Status: Pre-alpha (v0.0.1). The model, tokenizer, inference API, and HuggingFace integration are stable; pretrained checkpoints and benchmark results are still landing.


Highlights

  • ESM-C-style inference APImodel.logits(sequences, LogitsConfig(...)) returns a structured LogitsOutput with sequence_logits, embeddings, hidden_states, and attentions. If you've used ESM-C, you already know it.
  • HuggingFace-native — every model is a PreTrainedModel. Use OplmForMaskedLM.from_pretrained(...) or the transformers Auto* classes, load from the Hub, and save_pretrained / push_to_hub like any other model.
  • ESM-C-compatible tokenizer — a 33-token OplmTokenizerFast with the same vocabulary and special tokens as ESM-C.

-- -- --

Directive a — Please print the listing exactly as it appears, from its first line up to and including the line containing "DockPanel colour: orange -> purple".

-- -- --

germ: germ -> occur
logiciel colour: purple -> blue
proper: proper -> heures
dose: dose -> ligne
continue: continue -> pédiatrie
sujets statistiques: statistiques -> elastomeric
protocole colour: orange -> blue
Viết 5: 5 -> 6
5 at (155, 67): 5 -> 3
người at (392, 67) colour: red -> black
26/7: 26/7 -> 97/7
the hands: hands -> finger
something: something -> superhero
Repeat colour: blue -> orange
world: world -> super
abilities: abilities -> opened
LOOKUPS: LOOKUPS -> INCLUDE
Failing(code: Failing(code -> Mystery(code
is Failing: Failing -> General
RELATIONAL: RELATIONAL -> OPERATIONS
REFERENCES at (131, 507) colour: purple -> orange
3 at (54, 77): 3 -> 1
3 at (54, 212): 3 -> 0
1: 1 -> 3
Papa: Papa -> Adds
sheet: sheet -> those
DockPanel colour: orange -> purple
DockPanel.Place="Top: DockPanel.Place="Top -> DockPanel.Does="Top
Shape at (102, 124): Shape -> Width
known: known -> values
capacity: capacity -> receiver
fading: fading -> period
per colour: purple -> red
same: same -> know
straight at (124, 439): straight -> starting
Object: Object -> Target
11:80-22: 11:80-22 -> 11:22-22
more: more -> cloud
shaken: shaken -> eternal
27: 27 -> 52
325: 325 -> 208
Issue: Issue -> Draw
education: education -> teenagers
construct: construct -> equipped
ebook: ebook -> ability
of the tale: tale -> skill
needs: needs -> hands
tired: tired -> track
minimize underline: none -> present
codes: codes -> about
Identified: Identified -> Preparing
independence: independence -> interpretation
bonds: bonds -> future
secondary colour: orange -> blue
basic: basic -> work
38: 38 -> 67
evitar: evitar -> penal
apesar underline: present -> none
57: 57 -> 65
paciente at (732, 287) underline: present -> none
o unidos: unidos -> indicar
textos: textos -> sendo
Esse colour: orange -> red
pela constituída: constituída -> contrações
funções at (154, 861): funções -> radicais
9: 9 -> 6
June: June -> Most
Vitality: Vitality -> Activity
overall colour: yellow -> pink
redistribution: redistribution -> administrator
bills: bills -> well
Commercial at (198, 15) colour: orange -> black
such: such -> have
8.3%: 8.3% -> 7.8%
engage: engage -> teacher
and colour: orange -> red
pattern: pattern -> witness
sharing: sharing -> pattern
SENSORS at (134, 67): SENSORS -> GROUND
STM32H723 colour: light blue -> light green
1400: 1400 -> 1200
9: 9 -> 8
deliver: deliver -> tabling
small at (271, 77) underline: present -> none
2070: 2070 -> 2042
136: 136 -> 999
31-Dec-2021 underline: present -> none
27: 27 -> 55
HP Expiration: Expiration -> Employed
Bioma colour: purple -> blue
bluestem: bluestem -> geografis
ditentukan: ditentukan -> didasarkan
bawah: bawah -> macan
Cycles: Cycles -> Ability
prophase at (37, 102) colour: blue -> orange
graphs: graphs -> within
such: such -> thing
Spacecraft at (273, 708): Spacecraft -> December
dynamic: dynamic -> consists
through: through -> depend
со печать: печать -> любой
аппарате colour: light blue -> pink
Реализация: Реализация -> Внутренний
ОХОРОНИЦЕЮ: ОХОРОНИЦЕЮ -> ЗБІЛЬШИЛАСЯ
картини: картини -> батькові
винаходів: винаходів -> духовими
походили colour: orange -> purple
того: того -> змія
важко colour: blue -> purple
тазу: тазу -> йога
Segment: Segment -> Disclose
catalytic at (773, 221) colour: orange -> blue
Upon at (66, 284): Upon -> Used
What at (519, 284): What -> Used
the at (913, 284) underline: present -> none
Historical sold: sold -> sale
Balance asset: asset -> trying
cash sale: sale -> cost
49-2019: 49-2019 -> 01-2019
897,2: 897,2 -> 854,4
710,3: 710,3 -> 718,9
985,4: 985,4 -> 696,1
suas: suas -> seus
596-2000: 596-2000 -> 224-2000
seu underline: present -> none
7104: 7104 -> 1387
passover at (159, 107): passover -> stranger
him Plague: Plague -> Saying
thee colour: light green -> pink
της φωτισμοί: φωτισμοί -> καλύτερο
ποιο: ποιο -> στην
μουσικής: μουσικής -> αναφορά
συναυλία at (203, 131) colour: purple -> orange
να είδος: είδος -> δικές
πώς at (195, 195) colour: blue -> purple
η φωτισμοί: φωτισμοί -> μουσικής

-- -- --

Directive b — Output the part of the library overview from "Status: Pre-alpha (v0.0.1)." up to and including "are still landing.", word for word.

Reply a —
germ: germ -> occur
logiciel colour: purple -> blue
proper: proper -> heures
dose: dose -> ligne
continue: continue -> pédiatrie
sujets statistiques: statistiques -> elastomeric
protocole colour: orange -> blue
Viết 5: 5 -> 6
5 at (155, 67): 5 -> 3
người at (392, 67) colour: red -> black
26/7: 26/7 -> 97/7
the hands: hands -> finger
something: something -> superhero
Repeat colour: blue -> orange
world: world -> super
abilities: abilities -> opened
LOOKUPS: LOOKUPS -> INCLUDE
Failing(code: Failing(code -> Mystery(code
is Failing: Failing -> General
RELATIONAL: RELATIONAL -> OPERATIONS
REFERENCES at (131, 507) colour: purple -> orange
3 at (54, 77): 3 -> 1
3 at (54, 212): 3 -> 0
1: 1 -> 3
Papa: Papa -> Adds
sheet: sheet -> those
DockPanel colour: orange -> purple

Reply b —
Status: Pre-alpha (v0.0.1). The model, tokenizer, inference API, and HuggingFace integration are stable; pretrained checkpoints and benchmark results are still landing.